Como ela foi capaz? Ih, elas sempre são. Porque mulher, quando resolve que é capaz de ser escritora precisa decidir logo se consegue se desprender do pudor ou não. Viúva de culpas e com a cara tão à mostra já na espera de dedos apontados - e, por que não? - tapas da sociedade: quem é você pro tamanho dos halteres, anilhas e caneleiras da opinião de outrem que ela carrega nas costas mesmo?
O tamanho dessa enrascada, amigo, eu torço pra que você dimensione: é um perigo ficar muito junto desse anjo obscuro das redações, dessa criativa em tempo integral, catadora de problemas e existencialista de carteirinha.Como uma anti-heroína moderna, soma admiradores secretos e coloca medo nos mais fracotes e inseguros. Ela vai possuir legiões de seguidoras sempre muito atentas porque é voz de uma geração, sentir uma depressão quase pós parto depois de dar a luz a mais um de seus rascunhos então editados, fazer curiosas todas as outras em relação a que homem fenomenal é esse que faz bem tanto pra pele quanto pros escritos dessazinha?

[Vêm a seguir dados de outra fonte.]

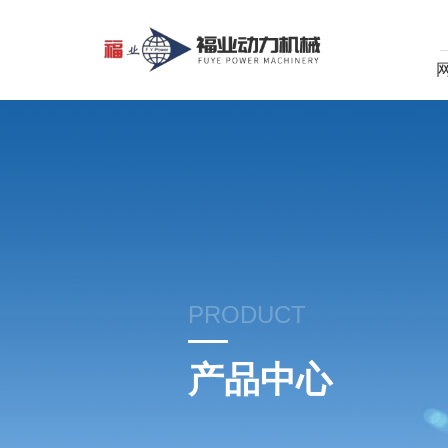
PRODUCT
产品中心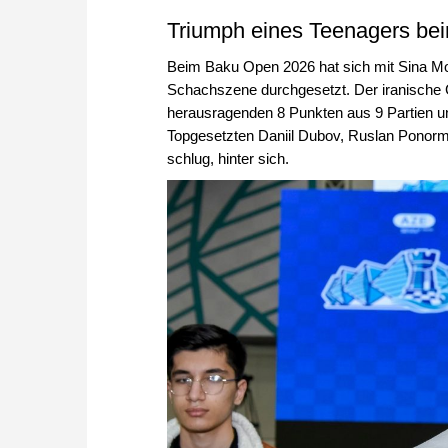
Triumph eines Teenagers b
Beim Baku Open 2026 hat sich mit Sina Mo
Schachszene durchgesetzt. Der iranische 
herausragenden 8 Punkten aus 9 Partien und
Topgesetzten Daniil Dubov, Ruslan Ponorm
schlug, hinter sich.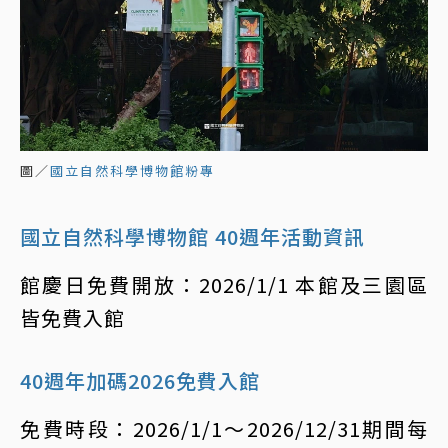
圖／
國立自然科學博物館粉專
國立自然科學博物館 40週年活動資訊
館慶日免費開放：2026/1/1 本館及三園區
皆免費入館
40週年加碼2026免費入館
免費時段：2026/1/1～2026/12/31期間每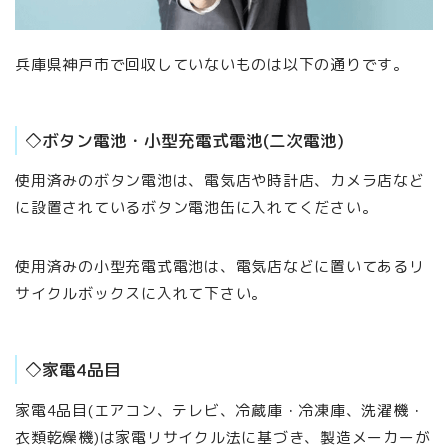
兵庫県神戸市で回収していないものは以下の通りです。
◇ボタン電池・小型充電式電池(二次電池)
使用済みのボタン電池は、電気店や時計店、カメラ店など
に設置されているボタン電池缶に入れてください。
使用済みの小型充電式電池は、電気店などに置いてあるリ
サイクルボックスに入れて下さい。
◇家電4品目
家電4品目(エアコン、テレビ、冷蔵庫・冷凍庫、洗濯機・
衣類乾燥機)は家電リサイクル法に基づき、製造メーカーが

A única roteirista do seu drama é a mesma dona da tendinite que acomete de tempos em tempos. Ela que escreve decide que capítulos merecem ser contados, as alterações a serem feitas e o destino de seus personagens. Corredora de uma maratona textual solitária, vence sozinha o seu medo das desventuras em que se enfia, o temor dos outros em se relacionar com uma doida dessas que enche gavetas com esboços e conhece a maioria dos sinônimos pra qualquer palavra desse mundo. Uma assassina de boas memórias, meu chapa, é isso que ela é.
E bem, caso tudo corra da melhor forma possível, talvez vocês se apaixonem e passem tardes de domingo juntos pra tentar salvar do tédio o pior dos dias. Essa moça vai construir castelos e fundar partidos, atravessar pontes e fugir contigo pra cidades longínquas: eternizar no papel mais uma história, desenhar a mão um pedestal para o seu ego, bendizer seus feitos, honrar suas qualidades. Vai ficar fácil parecer que o cetro está nas suas mãos e todos o acham o maioral: com você ela foi capaz começar um romance, o seu nome vai estar ali nas dedicatórias, será seu o primeiro dos autógrafos.....
Até a felicidade findar porque a candidata a Dorothy Parker já passou por boa parte disso antes. E o passado contém também detalhes do ex, em textos antigos. Os fantasmas existem e estar em contato com essa criatura que se concentra e digita vômitos existenciais, situações cotidianas e fantasias escabrosas é um pouco sinônimo de ter medo de se tornar só lençol, poeira e espírito.
É recomendável que o seu caráter aguente firme e aprecie cada linha do que ela registra: chamar para si o furacão de palavras atravessadas pode destruir sua imagem, ruir o santo que a própria colocou no altar com tanto louvor. Há que ser forte pra encarar as crises, as críticas familiares, a incompreensão de alguns íntimos que desconhecem de onde aquela enxurrada toda proverbial veio. Porque, no final das contas todas, na aritmética de quem tem (e precisa) o que dizer pra esse mundo, sendo do sexo feminino, sua única musa inspiradora é ela mesma.
Uma louca, uma deusa, quase uma feiticeira: ela é louca, louca demais. Cai fora, cara.